Non esiste alcuna definizione di ristorno nell’ordinamento giuridico italiano ed in quelli europei, di conseguenza per ricostruirne una disciplina si deve ricorrere allo studio degli usi e delle consuetudini mutualistiche.
Il ristorno consiste nella ripartizione del reddito di gestione sulla base degli apporti mutualistici, anziché sulla base della quota di capitale posseduta.
Buona parte della dottrina e della giurisprudenza concordano nell’affermare che il ristorno è inserito nella causa tipica del contratto di società cooperativa, il che significa che il soggetto che sottoscrive il contratto di società cooperativa manifesta l’interesse e la volontà giuridicamente riconosciute di cooperare e di percepire la ricchezza prodotta dall’impresa in proporzione degli apporti mutualistici effettivamente eseguiti, tuttavia non v’è alcuna norma che imponga alle società cooperative di praticare il ristorno, dunque il reddito può essere distribuito attraverso il dividendo senza alcun problema giuridico per la società cooperativa.
Da questa situazione derivano delle incongruenze che dimostrano come, in determinati casi, si produca una certa incompatibilità tra il sistema di norme previsto per le società cooperative e il generale ordinamento giuridico societario.
Si consideri il caso in cui l’assemblea che approva il bilancio deliberi la distribuzione dell’utile in parte attraverso ristorno ed in parte attraverso dividendo e si sia in presenza di utili portati a nuovo da precedenti esercizi: così facendo si legittimerebbe nei soci una aspettativa sulla parte del reddito d’esercizio corrispondente all’incremento reddituale dovuto all’aumento di produttività, economicità, efficienza conseguente agli investimenti produttivi effettuati tramite l’impiego delle risorse generate con l’attività mutualistica dei precedenti esercizi, i quali sono dunque legati da un nesso di causalità economica con il successivo incremento reddituale.
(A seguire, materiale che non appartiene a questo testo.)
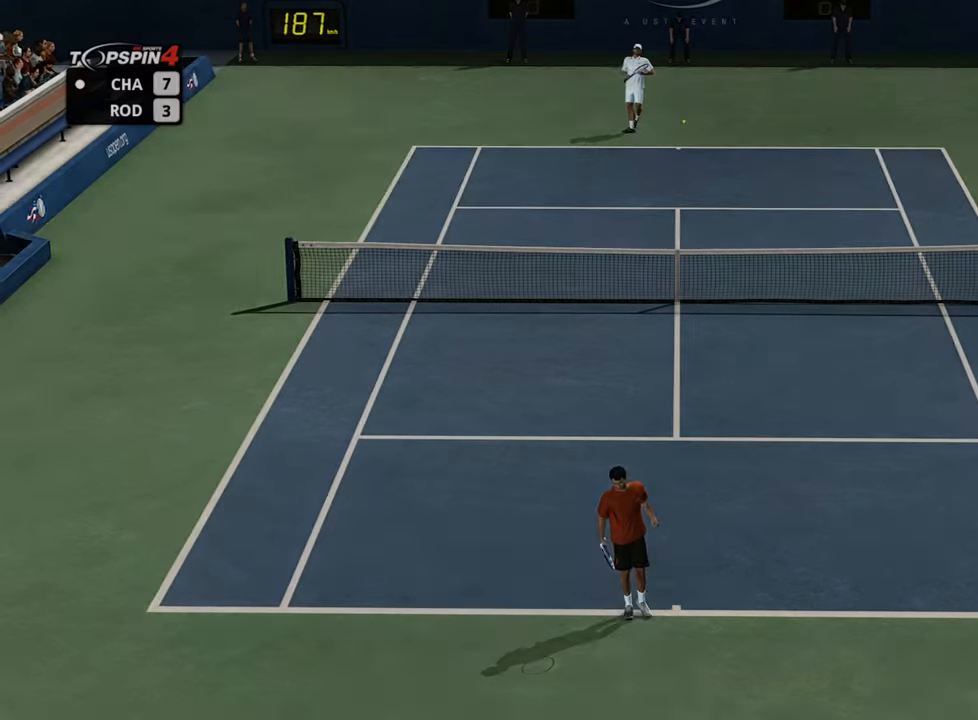
{"buttons": [], "left_stick": "center", "right_stick": "center", "events": [[33, "CROSS", "down"], [150, "CROSS", "up"]]}
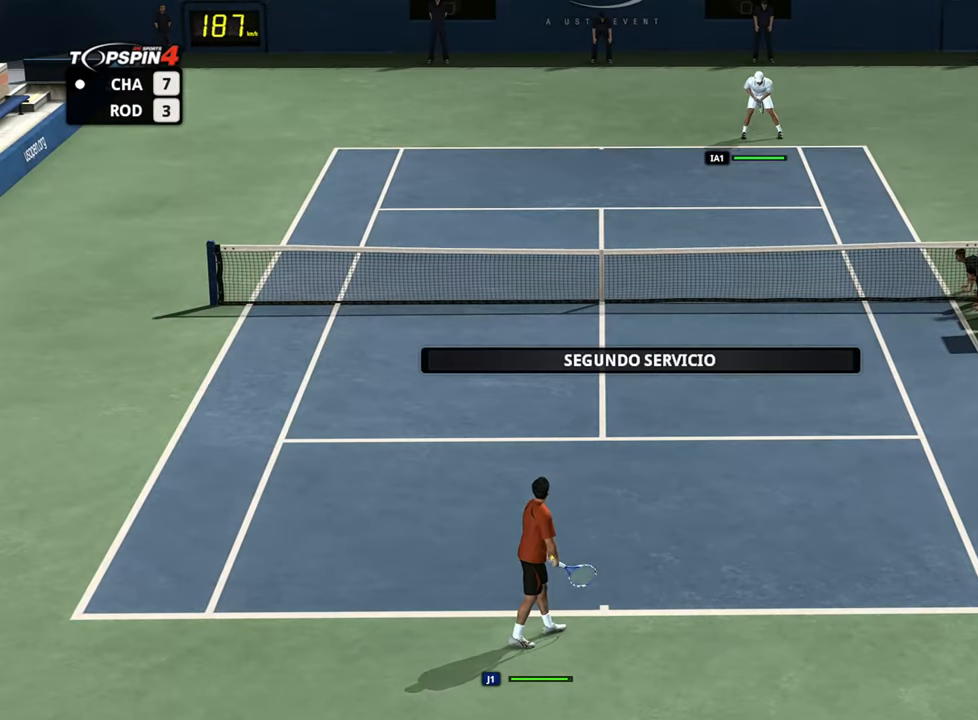
{"buttons": [], "left_stick": "center", "right_stick": "center", "events": [[183, "right_stick", "down"], [400, "right_stick", "center"]]}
Il problema è dare sostanza giuridica a tale legame economico: ciò può essere fatto ricorrendo allo studio dei fondamenti del diritto societario, riferendosi in particolare alla teoria dell’unitarietà del diritto di partecipazione (o alternativamente, alla teoria del diritto alla parità fondata sulla seconda direttiva in materia societaria), la quale sostiene che il soggetto che sottoscriva un contratto di società, secondo l’art. 2247 del codice civile manifesta l’interesse e la volontà giuridicamente tutelate di concorrere alla ripartizione della ricchezza prodotta dall’impresa in una proporzione determinata: ebbene, qualora si accettasse la tesi della tipicità del ristorno nel contratto di società cooperativa, la teoria dell’unitarietà del diritto di partecipazione, applicabile alle società cooperative in quanto facenti parte dell’ordinamento societario, potrebbe essere applicata alle stesse ritenendosi vigente l’obbligo di rispettare la modalità di ripartizione implicita nel contratto, ovvero proprio il ristorno, destinando a remunerazione dl capitale solo una quota limitata dell’utile, riconoscendo al conferimento un mero interesse.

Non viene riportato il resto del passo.